Given the tool's complexity, does the description cover enough for an agent to succeed on first attempt?

For a tool with 3 parameters, no annotations, and no output schema, the description provides adequate but incomplete context. It clearly states what the tool does but doesn't address important contextual aspects like what format the explanation returns, whether it's safe to run on production databases, or how it differs from similar tools. The description is complete enough for basic understanding but leaves gaps for practical implementation.

Complex tools with many parameters or behaviors need more documentation. Simple tools need less. This dimension scales expectations accordingly.

Parameters3/5

Does the description clarify parameter syntax, constraints, interactions, or defaults beyond what the schema provides?

Schema description coverage is 100%, so the schema already fully documents all three parameters. The description doesn't add any parameter-specific information beyond what's in the schema descriptions. It mentions 'execution plan' and 'cost estimates' which relate to the output rather than input parameters. The baseline score of 3 is appropriate when the schema does all the parameter documentation work.

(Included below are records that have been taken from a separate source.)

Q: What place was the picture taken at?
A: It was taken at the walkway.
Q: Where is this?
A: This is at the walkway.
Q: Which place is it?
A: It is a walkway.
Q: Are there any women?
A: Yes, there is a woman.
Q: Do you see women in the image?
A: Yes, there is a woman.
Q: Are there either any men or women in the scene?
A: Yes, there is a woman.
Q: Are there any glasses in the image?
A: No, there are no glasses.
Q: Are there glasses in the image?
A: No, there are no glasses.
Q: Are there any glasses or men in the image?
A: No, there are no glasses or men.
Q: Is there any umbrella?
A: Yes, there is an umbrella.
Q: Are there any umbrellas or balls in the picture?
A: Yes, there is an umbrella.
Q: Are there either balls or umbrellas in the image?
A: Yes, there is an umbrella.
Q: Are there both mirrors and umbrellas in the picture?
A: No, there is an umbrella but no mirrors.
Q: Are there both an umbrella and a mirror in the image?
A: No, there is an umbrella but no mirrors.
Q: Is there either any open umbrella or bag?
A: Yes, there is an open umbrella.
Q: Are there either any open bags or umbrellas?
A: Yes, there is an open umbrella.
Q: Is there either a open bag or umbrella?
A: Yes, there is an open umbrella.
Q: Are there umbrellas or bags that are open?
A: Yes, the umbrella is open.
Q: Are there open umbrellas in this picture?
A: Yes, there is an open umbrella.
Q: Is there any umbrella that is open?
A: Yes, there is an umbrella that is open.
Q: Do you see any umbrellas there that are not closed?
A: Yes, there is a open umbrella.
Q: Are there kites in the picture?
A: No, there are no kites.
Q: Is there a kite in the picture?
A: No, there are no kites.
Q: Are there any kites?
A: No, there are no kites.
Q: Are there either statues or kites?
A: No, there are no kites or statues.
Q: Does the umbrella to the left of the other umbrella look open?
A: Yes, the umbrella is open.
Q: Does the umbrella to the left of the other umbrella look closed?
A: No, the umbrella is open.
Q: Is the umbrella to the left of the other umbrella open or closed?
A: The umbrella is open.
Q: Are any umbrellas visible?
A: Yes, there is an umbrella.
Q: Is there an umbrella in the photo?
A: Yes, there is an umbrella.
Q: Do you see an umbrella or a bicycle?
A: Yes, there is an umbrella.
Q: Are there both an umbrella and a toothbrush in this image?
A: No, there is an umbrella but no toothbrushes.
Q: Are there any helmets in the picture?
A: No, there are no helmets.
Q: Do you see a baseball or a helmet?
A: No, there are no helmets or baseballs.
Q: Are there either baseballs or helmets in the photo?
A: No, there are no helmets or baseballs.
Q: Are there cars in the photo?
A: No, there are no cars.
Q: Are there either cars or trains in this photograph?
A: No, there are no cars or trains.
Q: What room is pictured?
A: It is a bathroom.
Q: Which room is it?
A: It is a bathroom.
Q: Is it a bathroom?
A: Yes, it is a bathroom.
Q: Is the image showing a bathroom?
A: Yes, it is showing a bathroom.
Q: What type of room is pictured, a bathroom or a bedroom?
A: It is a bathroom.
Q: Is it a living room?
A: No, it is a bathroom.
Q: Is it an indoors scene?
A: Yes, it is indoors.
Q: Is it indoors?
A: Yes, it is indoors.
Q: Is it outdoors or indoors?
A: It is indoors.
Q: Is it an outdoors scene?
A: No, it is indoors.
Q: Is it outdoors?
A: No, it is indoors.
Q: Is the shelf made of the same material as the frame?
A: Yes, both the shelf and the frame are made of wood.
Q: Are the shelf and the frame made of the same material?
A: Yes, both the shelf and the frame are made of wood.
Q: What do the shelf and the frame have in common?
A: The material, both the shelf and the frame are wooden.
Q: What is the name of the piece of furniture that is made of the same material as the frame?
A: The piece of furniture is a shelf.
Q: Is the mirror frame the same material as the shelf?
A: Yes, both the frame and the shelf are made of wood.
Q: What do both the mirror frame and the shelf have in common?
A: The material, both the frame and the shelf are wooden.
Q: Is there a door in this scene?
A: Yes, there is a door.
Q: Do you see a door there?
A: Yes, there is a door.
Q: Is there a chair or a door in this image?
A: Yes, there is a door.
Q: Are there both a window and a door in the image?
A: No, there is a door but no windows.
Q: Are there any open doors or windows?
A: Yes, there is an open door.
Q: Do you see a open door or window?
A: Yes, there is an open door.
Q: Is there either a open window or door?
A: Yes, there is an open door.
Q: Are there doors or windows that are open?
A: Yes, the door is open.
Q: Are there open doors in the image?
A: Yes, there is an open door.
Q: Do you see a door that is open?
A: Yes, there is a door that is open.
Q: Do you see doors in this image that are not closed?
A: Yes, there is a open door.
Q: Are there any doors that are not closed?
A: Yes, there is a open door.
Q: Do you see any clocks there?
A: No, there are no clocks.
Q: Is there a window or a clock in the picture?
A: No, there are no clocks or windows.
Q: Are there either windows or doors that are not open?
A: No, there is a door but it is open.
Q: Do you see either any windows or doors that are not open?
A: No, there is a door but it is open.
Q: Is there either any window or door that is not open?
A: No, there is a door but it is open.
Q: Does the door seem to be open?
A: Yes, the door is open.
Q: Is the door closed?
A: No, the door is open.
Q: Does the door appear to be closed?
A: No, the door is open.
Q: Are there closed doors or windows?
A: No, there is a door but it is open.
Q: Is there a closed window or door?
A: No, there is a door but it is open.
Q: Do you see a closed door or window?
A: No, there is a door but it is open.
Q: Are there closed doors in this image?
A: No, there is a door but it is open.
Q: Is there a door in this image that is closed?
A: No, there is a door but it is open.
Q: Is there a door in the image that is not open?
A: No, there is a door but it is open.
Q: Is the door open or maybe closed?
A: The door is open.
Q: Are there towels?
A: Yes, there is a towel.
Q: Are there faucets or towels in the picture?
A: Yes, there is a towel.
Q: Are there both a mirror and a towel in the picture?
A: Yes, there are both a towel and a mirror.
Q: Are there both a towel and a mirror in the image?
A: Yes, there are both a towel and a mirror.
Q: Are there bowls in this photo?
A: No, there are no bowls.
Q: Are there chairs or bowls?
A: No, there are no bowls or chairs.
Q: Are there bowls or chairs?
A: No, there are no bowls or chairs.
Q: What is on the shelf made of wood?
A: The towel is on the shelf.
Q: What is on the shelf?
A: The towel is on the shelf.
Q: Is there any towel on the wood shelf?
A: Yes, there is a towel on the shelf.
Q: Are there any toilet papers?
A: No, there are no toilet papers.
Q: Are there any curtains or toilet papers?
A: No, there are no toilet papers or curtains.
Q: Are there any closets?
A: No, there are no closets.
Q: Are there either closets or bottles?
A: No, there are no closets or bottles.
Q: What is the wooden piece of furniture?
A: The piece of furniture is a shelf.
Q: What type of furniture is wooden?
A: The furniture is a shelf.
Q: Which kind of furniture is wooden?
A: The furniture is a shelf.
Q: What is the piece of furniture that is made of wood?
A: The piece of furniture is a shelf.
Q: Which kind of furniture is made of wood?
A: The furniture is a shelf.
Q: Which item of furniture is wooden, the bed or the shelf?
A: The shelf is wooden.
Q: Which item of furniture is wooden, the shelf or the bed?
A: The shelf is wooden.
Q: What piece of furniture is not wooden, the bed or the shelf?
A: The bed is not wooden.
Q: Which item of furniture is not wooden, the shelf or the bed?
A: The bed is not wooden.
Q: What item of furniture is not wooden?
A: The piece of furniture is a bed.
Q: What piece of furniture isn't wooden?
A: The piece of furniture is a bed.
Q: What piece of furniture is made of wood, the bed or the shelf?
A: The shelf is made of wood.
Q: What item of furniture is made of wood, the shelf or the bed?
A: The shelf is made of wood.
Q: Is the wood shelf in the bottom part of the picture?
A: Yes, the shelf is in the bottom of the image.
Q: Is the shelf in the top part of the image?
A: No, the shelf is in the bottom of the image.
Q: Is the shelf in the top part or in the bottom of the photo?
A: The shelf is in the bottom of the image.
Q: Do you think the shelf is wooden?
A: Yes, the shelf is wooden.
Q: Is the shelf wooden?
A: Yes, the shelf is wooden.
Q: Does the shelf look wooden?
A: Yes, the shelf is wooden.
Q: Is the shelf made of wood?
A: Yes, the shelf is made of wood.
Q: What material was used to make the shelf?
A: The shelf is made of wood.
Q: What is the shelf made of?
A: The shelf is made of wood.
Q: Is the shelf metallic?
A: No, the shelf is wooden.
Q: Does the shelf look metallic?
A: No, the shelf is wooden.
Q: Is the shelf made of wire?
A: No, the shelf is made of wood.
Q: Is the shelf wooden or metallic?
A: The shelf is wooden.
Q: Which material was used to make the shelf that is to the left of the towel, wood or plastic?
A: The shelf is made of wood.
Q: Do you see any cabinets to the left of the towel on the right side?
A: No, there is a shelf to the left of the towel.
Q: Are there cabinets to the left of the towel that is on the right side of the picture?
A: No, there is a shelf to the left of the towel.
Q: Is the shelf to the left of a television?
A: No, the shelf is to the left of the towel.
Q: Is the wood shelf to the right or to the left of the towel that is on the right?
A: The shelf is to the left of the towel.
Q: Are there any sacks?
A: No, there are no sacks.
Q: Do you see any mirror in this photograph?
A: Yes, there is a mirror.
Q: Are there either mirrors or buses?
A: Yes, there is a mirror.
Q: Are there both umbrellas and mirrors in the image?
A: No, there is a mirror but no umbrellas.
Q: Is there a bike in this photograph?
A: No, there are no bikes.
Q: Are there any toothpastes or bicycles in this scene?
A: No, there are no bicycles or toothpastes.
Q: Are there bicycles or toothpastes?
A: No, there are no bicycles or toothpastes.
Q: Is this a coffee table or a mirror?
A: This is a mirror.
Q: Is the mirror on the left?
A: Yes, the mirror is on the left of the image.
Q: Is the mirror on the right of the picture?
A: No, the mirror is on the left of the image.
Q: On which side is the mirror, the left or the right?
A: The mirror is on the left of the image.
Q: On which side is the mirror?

Input schemas describe structure but not intent. Descriptions should explain non-obvious parameter relationships and valid value ranges.

Purpose5/5

Does the description clearly state what the tool does and how it differs from similar tools?

The description clearly states the tool's purpose with specific verbs ('explains', 'showing', 'provides') and resources ('execution plan for a SQL query', 'detailed cost estimates'). It distinguishes itself from siblings like execute_sql (which runs queries) and analyze_query_indexes (which focuses on indexes) by emphasizing explanation and planning rather than execution or optimization analysis.

Agents choose between tools based on descriptions. A clear purpose with a specific verb and resource helps agents select the right tool.

Usage Guidelines3/5

Does the description explain when to use this tool, when not to, or what alternatives exist?

The description implies usage context (understanding query performance before execution) but doesn't explicitly state when to use this tool versus alternatives. For example, it doesn't clarify when to choose explain_query over analyze_query_indexes for index analysis or when to use it alongside execute_sql. The guidance is present but not explicit about alternatives or exclusions.

Agents often have multiple tools that could apply. Explicit usage guidance like "use X instead of Y when Z" prevents misuse.